**Exercise instructions:** Don't include any picture when you restate the data word for word.

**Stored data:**
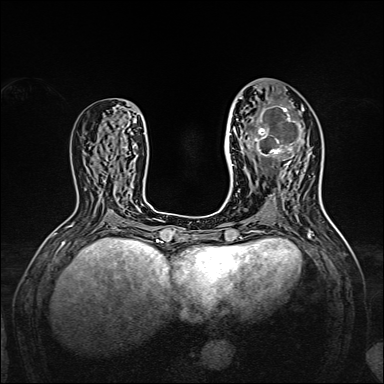
Breast MRI, one axial slice; slice 72 of 160 in the series (ordered by position); dynamic contrast-enhanced series, time point 2 of 7 at this slice position (early post-contrast); 1.5 T; TE 2.3 ms, TR 5.2 ms; 1 mm slice thickness; 384 × 384 image matrix, field of view 320 × 320 mm. Female patient.
Outlined on this slice (semi-automatically segmented with operator editing):
- enhancing-tissue mask used for the functional tumour volume (all voxels passing the contrast-enhancement thresholds inside the analysis volume; usually the tumour): bounding box [x1, y1, x2, y2] px = [238, 97, 304, 167]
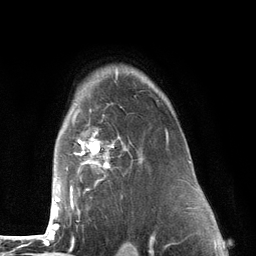
Breast MRI (dynamic contrast-enhanced), one axial slice; slice 96 of 134 in the series (ordered by position); cropped to one breast; dynamic contrast-enhanced series, time point 2 of 6 at this slice position (early post-contrast); 3 T; TE 2.8 ms, TR 7.3 ms; 256 × 256 image matrix, field of view 180 × 180 mm. Female patient.
Annotated regions visible in this slice (semi-automatic segmentation, software-assisted and operator-edited):
- enhancing-tissue mask used for the functional tumour volume (all voxels passing the contrast-enhancement thresholds inside the analysis volume; usually the tumour): bounding box <52,75,169,226> (left, top, right, bottom; pixels)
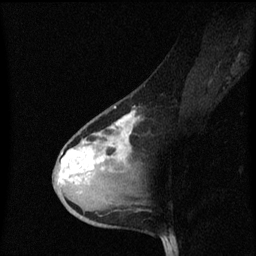
Breast MRI (dynamic contrast-enhanced), one sagittal slice. Slice 37 of 60 in the series (ordered by position). Dynamic contrast-enhanced series, image 2 of 3 at this slice position (ordered by acquisition). 1.5 T. TE 4.2 ms, TR 8.4 ms. 2 mm slice thickness. 256 × 256 image matrix. Female patient, age 38 years. Case-level facts recorded for this patient, not image findings: setting: breast cancer imaged before/during neoadjuvant chemotherapy; receptor status: HR-positive, HER2-negative.
Annotated regions visible in this slice (semi-automatically segmented with operator editing):
- analysis volume of interest (the breast-tissue region the enhancement analysis was run in; not a lesion): bounding box [x1, y1, x2, y2] px = [54, 102, 143, 205]
- tumour enhancement mask (voxels above the 70 % enhancement threshold inside the analysis volume of interest): [60, 112, 135, 183]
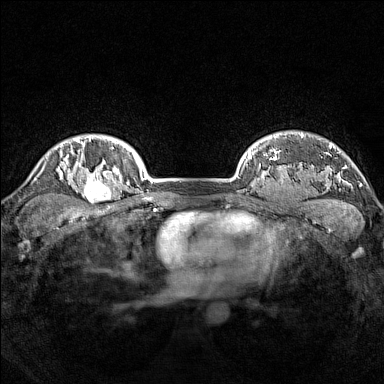
Breast MRI (dynamic contrast-enhanced), one axial slice; slice 127 of 160 in the series (ordered by position); dynamic contrast-enhanced series, time point 2 of 7 at this slice position (early post-contrast); 1.5 T; TE 1.8 ms, TR 5 ms; 384 × 384 image matrix, field of view 300 × 300 mm. Female patient.
Annotated regions visible in this slice (semi-automatically segmented with operator editing):
- enhancing-tissue mask used for the functional tumour volume (all voxels passing the contrast-enhancement thresholds inside the analysis volume; usually the tumour): box from (x=77, y=165) to (x=114, y=203) px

**Completed exercise:**
Breast MRI, one axial slice; slice 72 of 160 in the series (ordered by position); dynamic contrast-enhanced series, time point 2 of 7 at this slice position (early post-contrast); 1.5 T; TE 2.3 ms, TR 5.2 ms; 1 mm slice thickness; 384 × 384 image matrix, field of view 320 × 320 mm. Female patient.
Outlined on this slice (semi-automatically segmented with operator editing):
- enhancing-tissue mask used for the functional tumour volume (all voxels passing the contrast-enhancement thresholds inside the analysis volume; usually the tumour): bounding box [x1, y1, x2, y2] px = [238, 97, 304, 167]
Breast MRI (dynamic contrast-enhanced), one axial slice; slice 96 of 134 in the series (ordered by position); cropped to one breast; dynamic contrast-enhanced series, time point 2 of 6 at this slice position (early post-contrast); 3 T; TE 2.8 ms, TR 7.3 ms; 256 × 256 image matrix, field of view 180 × 180 mm. Female patient.
Annotated regions visible in this slice (semi-automatic segmentation, software-assisted and operator-edited):
- enhancing-tissue mask used for the functional tumour volume (all voxels passing the contrast-enhancement thresholds inside the analysis volume; usually the tumour): bounding box <52,75,169,226> (left, top, right, bottom; pixels)
Breast MRI (dynamic contrast-enhanced), one sagittal slice. Slice 37 of 60 in the series (ordered by position). Dynamic contrast-enhanced series, image 2 of 3 at this slice position (ordered by acquisition). 1.5 T. TE 4.2 ms, TR 8.4 ms. 2 mm slice thickness. 256 × 256 image matrix. Female patient, age 38 years. Case-level facts recorded for this patient, not image findings: setting: breast cancer imaged before/during neoadjuvant chemotherapy; receptor status: HR-positive, HER2-negative.
Annotated regions visible in this slice (semi-automatically segmented with operator editing):
- analysis volume of interest (the breast-tissue region the enhancement analysis was run in; not a lesion): bounding box [x1, y1, x2, y2] px = [54, 102, 143, 205]
- tumour enhancement mask (voxels above the 70 % enhancement threshold inside the analysis volume of interest): [60, 112, 135, 183]
Breast MRI (dynamic contrast-enhanced), one axial slice; slice 127 of 160 in the series (ordered by position); dynamic contrast-enhanced series, time point 2 of 7 at this slice position (early post-contrast); 1.5 T; TE 1.8 ms, TR 5 ms; 384 × 384 image matrix, field of view 300 × 300 mm. Female patient.
Annotated regions visible in this slice (semi-automatically segmented with operator editing):
- enhancing-tissue mask used for the functional tumour volume (all voxels passing the contrast-enhancement thresholds inside the analysis volume; usually the tumour): box from (x=77, y=165) to (x=114, y=203) px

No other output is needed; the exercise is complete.